In my college years, my particular life took me into the office of a board-certified psychiatrist for a full psychological evaluation.  When I've mentioned my post-traumatic stress disorder in the past, I was not exaggerating, and the conditions of such condition made a lot of upper-level administrators at my nice, clean-cut Christian college more than a little nervous.  Had I not put a name on it for them, they would have thought me simply quirky.  When I named it, they got scared.  So here I was for the sake of their comfort telling my story to some shrink.
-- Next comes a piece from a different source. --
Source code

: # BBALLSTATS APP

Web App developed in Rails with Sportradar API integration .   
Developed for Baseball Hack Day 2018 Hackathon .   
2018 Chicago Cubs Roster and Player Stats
He concluded, as I had fully anticipated, that I was functioning remarkably, that I had an incredible story that I was working out with some growing measure of grace, and that I was absolutely nothing to be afraid of.  (A few years later, I got his notes as part of a completely separate mission I was on.  What he also concluded, though, was that for as much as I thought I knew, I was a young woman of "limited insight."  It didn't detract from his praise of the journey I was on and my overall handling of life and circumstance; but I wanted to track him down and smack him upside the face nonetheless.

These words haunted me for years.  Limited insight?  My entire worldview, self-esteem, position, and well...my everything...were centered on the one simple fact that I was an expert at life and therefore knew everything.

But I am so glad he was right.

These words that so haunted and offended me for so long now encourage and humble me.  They help me keep my head on straight, among other things.  And were it not for these words, when praise starts flooding in for something I've written or something I've said or something I've created, I might be tempted to believe you.

And I wouldn't be good any more.

The truth is that being a woman of limited insight fuels what I'm doing.  It's showing in the way I'm locking into my own voice, and I laugh at myself quite a bit when I read the sort of things I used to write.  Stuff in my personal archives.  Rough copies of my first two manuscripts, which I do not intend to publish.  Early drafts of my first book.  Notes for upcoming books that have been sitting in their various folders for five years or more in some cases.

Because when I started writing, I was an expert and I wrote as such.  I laid down literature as law and condemned those who couldn't see it.  It was exactly the kind of attitude I resent in other writers, and I read a lot more than I write (and I write a lot).  I get ruffled when I see somebody else trying to tell me how to do things.  When I read their words and maybe it worked fantastically for them, but I'm at a point in my life where I'm practically screaming at the pages, "That's nice, but that's not my journey!"  I think once these men and women started to think they were on to something, and others encouraged them that they were, they kind of lost that ability to relate to me.  At least to me.  Maybe to you, too.

The longer I write and, in general, the longer I live, the more I'm coming to know how much I don't know.  And the more beautiful I'm finding that.  People sometimes want to talk to me about my style of writing, what I'm writing, what I'm saying, or where I'm getting my ideas.  The truth is that I'm learning out loud.

As God has broken me and put my story in perspective, as I have ventured to grow into the gift He's put in me, as I have spent more hours with Him than anywhere else in the world, what I'm coming to value is not all of the answers but the real questions.  The honest questions.  The seeking, more than the finding.  Everyone has an answer, but they aren't my answer and they aren't His.  There is Truth and God has it and if I - or you - ever want to find more of it, we have to learn the asking.

This has revolutionized what I now have the opportunity to do - which is, ironically, to share a message when I now feel so radically inadequate to have anything to say.  But allowing myself the questions, embarking on the journey, embracing the mess is giving me that one thing that I always longed for as a storyteller and am now honing every day - authenticity.  I am telling my story better, hopefully enabling you to tell your story better as we all tell His story better, by simply learning to live it and share how that's going.

I love authors that make me think.  It's hard to believe, but I'm becoming one of them.  An author who makes me think, and I don't think that's a detriment to crafting a message or putting a word out there.  There's a lot I need to think about.

Because I'm a woman of limited insight.  And I like it better this way.